On "Under the Helmet," Minnesota Vikings Dante Culpepper and Randy Moss match against each other on video games, Packers' quarterback Brett Favre's teen daughter interviews Lance Bass of 'N Sync, and NFL stars show off home movies of their Pop Warner kiddie game days. Nelly, Creed and Ice Cube have come to Mount Laurel to perform to football footage for the show.

"NFL Films has long relied on slow motion, but we do fast-paced here," Kelleher says. "Young people want something different with their football -- it is more complete entertainment on 'Under the Helmet.' "

Greg Cosell, however, wants his football pure. In a warren of rooms near the breezeway between NFL Films' two buildings, the nephew of that other broadcasting Cosell flips tape of offensive line schemes back and forth. As the ESPN show's producer for 19 years, Cosell is obsessed with his tape watching.

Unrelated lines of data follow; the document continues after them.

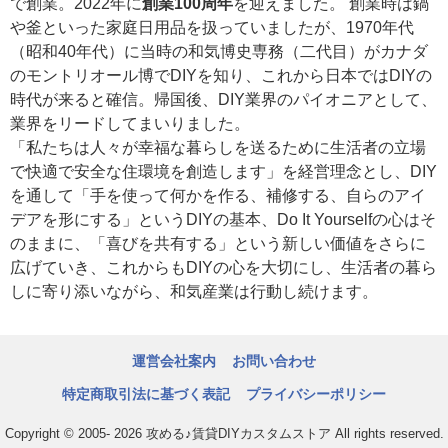
で創業。2022年に
創業100周年
を迎えました。 創業時は鍋
や釜といった家庭日用品を扱っていましたが、1970年代
（昭和40年代）に当時の和気博史専務（二代目）がカナダ
のモントリオール博でDIYを知り、これから日本ではDIYの
時代が来ると確信。帰国後、DIY業界のパイオニアとして、
業界をリードしてまいりました。
「私たちは人々が幸福な暮らしを送るために生活者の立場
で快適で安全な住環境を創造します」を経営理念とし、DIY
を通して「手を使って何かを作る、補修する、自らのアイ
デアを形にする」というDIYの基本、Do It Yourselfの心はそ
のままに、「喜びを共有する」という新しい価値をさらに
広げていき、これからもDIYの心を大切にし、生活者の暮ら
しに寄り添いながら、和気産業は行動し続けます。
運営会社案内
お問い合わせ
特定商取引法に基づく表記
プライバシーポリシー
Copyright © 2005- 2026 攻める♪賃貸DIYカスタムストア All rights reserved.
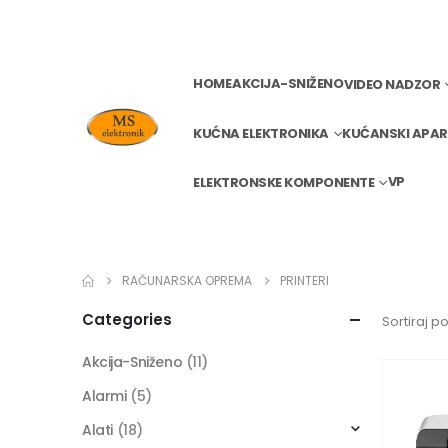
HOME
AKCIJA-SNIŽENO
VIDEO NADZOR
KUĆNA ELEKTRONIKA
KUĆANSKI APAR
VP
ELEKTRONSKE KOMPONENTE
RAČUNARSKA OPREMA
PRINTERI
Categories
Sortiraj po
Akcija-Sniženo
(11)
Alarmi
(5)
Alati
(18)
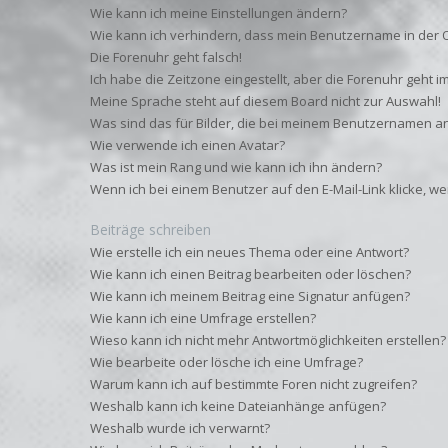
Wie kann ich meine Einstellungen ändern?
Wie kann ich verhindern, dass mein Benutzername in der O
Die Forenuhr geht falsch!
Ich habe die Zeitzone eingestellt, aber die Forenuhr geht i
Meine Sprache steht auf diesem Board nicht zur Auswahl!
Was sind das für Bilder, die bei meinem Benutzernamen a
Wie verwende ich einen Avatar?
Was ist mein Rang und wie kann ich ihn ändern?
Wenn ich bei einem Benutzer auf den E-Mail-Link klicke, w
Beiträge schreiben
Wie erstelle ich ein neues Thema oder eine Antwort?
Wie kann ich einen Beitrag bearbeiten oder löschen?
Wie kann ich meinem Beitrag eine Signatur anfügen?
Wie kann ich eine Umfrage erstellen?
Wieso kann ich nicht mehr Antwortmöglichkeiten erstellen?
Wie bearbeite oder lösche ich eine Umfrage?
Warum kann ich auf bestimmte Foren nicht zugreifen?
Weshalb kann ich keine Dateianhänge anfügen?
Weshalb wurde ich verwarnt?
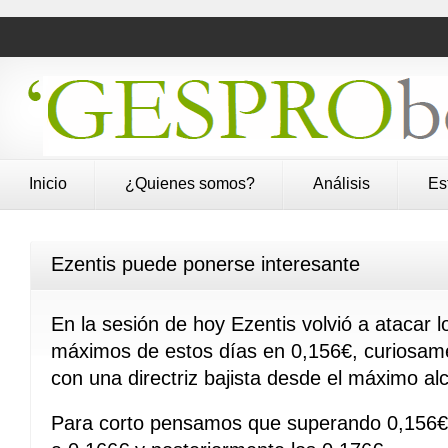
Inicio
¿Quienes somos?
Análisis
Es
Ezentis puede ponerse interesante
En la sesión de hoy Ezentis volvió a atacar 
máximos de estos días en 0,156€, curiosam
con una directriz bajista desde el máximo a
Para corto pensamos que superando 0,156€ 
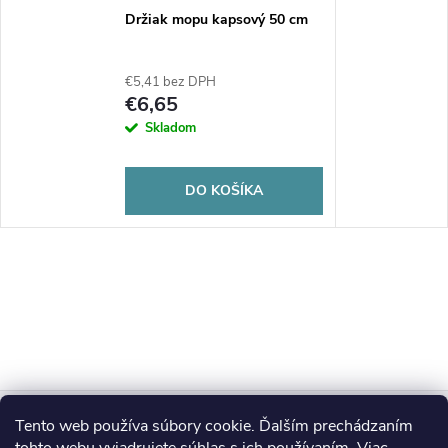
Držiak mopu kapsový 50 cm
€5,41 bez DPH
€6,65
Skladom
DO KOŠÍKA
Z
Tento web používa súbory cookie. Ďalším prechádzaním
Blog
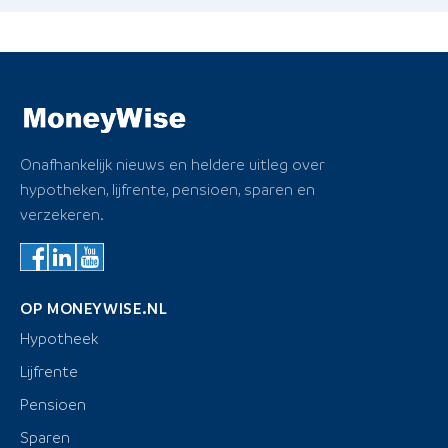
Onafhankelijk nieuws en heldere uitleg over
hypotheken, lijfrente, pensioen, sparen en
verzekeren.
OP MONEYWISE.NL
Hypotheek
Lijfrente
Pensioen
Sparen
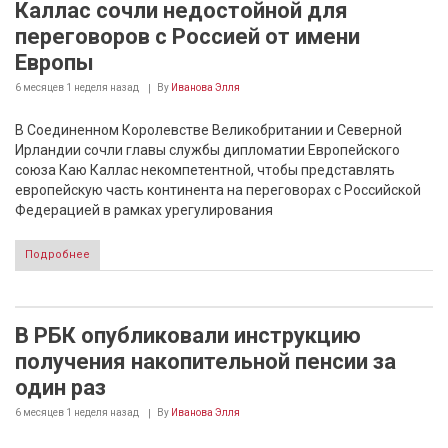
Каллас сочли недостойной для
переговоров с Россией от имени
Европы
6 месяцев 1 неделя
назад
By
Иванова Элля
В Соединенном Королевстве Великобритании и Северной
Ирландии сочли главы службы дипломатии Европейского
союза Каю Каллас некомпетентной, чтобы представлять
европейскую часть континента на переговорах с Российской
Федерацией в рамках урегулирования
Подробнее
В РБК опубликовали инструкцию
получения накопительной пенсии за
один раз
6 месяцев 1 неделя
назад
By
Иванова Элля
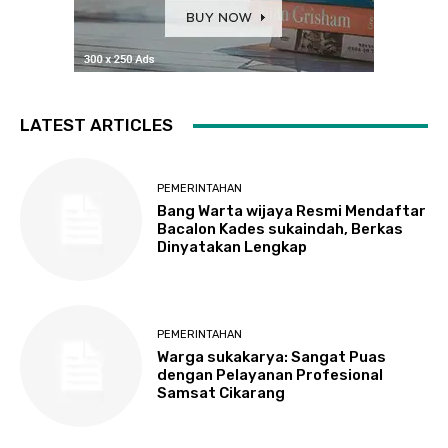
LATEST ARTICLES
PEMERINTAHAN
Bang Warta wijaya Resmi Mendaftar
Bacalon Kades sukaindah, Berkas
Dinyatakan Lengkap
PEMERINTAHAN
Warga sukakarya: Sangat Puas
dengan Pelayanan Profesional
Samsat Cikarang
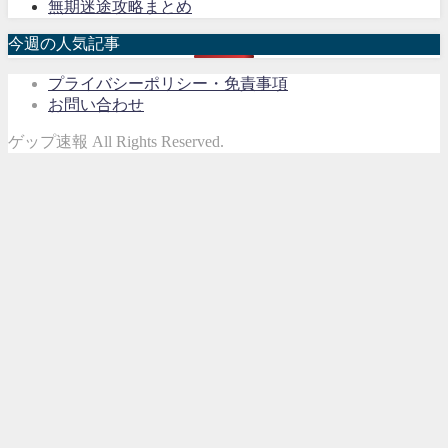
無期迷途攻略まとめ
今週の人気記事
プライバシーポリシー・免責事項
お問い合わせ
ゲップ速報 All Rights Reserved.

"There is an incredible disconnect between people who analyze and don't watch tape and those who do, like us," he says. "It is apples and oranges, and we are the whole fruit salad."

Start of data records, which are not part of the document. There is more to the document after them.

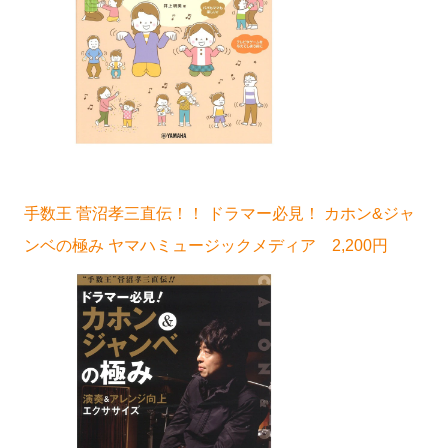
手数王 菅沼孝三直伝！！ ドラマー必見！ カホン&ジャ
ンベの極み ヤマハミュージックメディア 2,200円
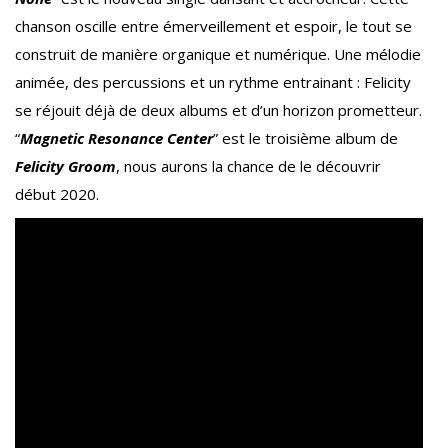
chanson oscille entre émerveillement et espoir, le tout se
construit de manière organique et numérique. Une mélodie
animée, des percussions et un rythme entrainant : Felicity
se réjouit déjà de deux albums et d’un horizon prometteur.
“
Magnetic Resonance Center
” est le troisième album de
Felicity Groom
, nous aurons la chance de le découvrir
début 2020.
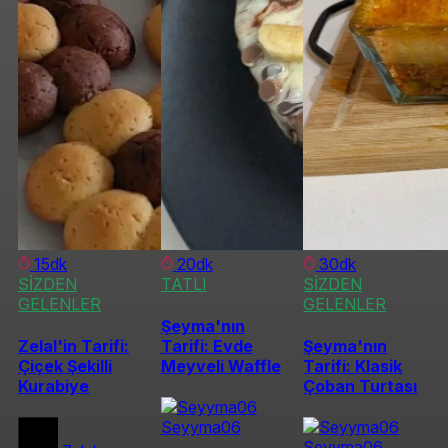
15dk
20dk
30dk
SİZDEN
TATLI
SİZDEN
GELENLER
GELENLER
Şeyma'nın
Zelal'in Tarifi:
Tarifi: Evde
Şeyma'nın
Çiçek Şekilli
Meyveli Waffle
Tarifi: Klasik
Kurabiye
Çoban Turtası
Seyyma06
Seyyma06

"Matchup" is the geek's show on the sports geek network, ESPN. Other times, NFL Films repurposes its footage for geeky networks of other sorts.

There have been short documentaries for the History Channel, and before last year's Super Bowl, NFL Films did several pieces for A&E;'s biography series. The Weather Channel has used NFL Films segments on past cold-weather games, and the National Geographic Channel asked for NFL Films' help on a show about animal mascots.

"They wanted to see Rams ramming and Falcons flying," Sabol says. "Whatever. We were happy to be involved."

Certainly NFL Films will be heavily involved in the proposed NFL cable channel. No doubt vintage games will be plumbed for programming -- and many of them sit in NFL Films' concrete-lined, temperature-controlled vault. The company has been at every game since the mid-1960s and has added old films as they are found, the oldest recorded by Thomas Edison in the 19th century.

NFL Films, too, has been aggressive at using the Internet. At the NFL Films broadband site (, visitors can view international programming from NFL Blast, the company's outlet in 192 countries, or find out what is hot in fantasy football, or peek into archives of great tackles or even something on a specific player.

"We're always thinking of ideas for shows, specials, but it has to be the right thing with the right network," said Bob Ryan, NFL Films' vice president of program development. "But, yes, I think we try to work like one of those major studios. We have an expertise no one else can match, and we love to tell stories, and doing it from New Jersey is no different than from Hollywood."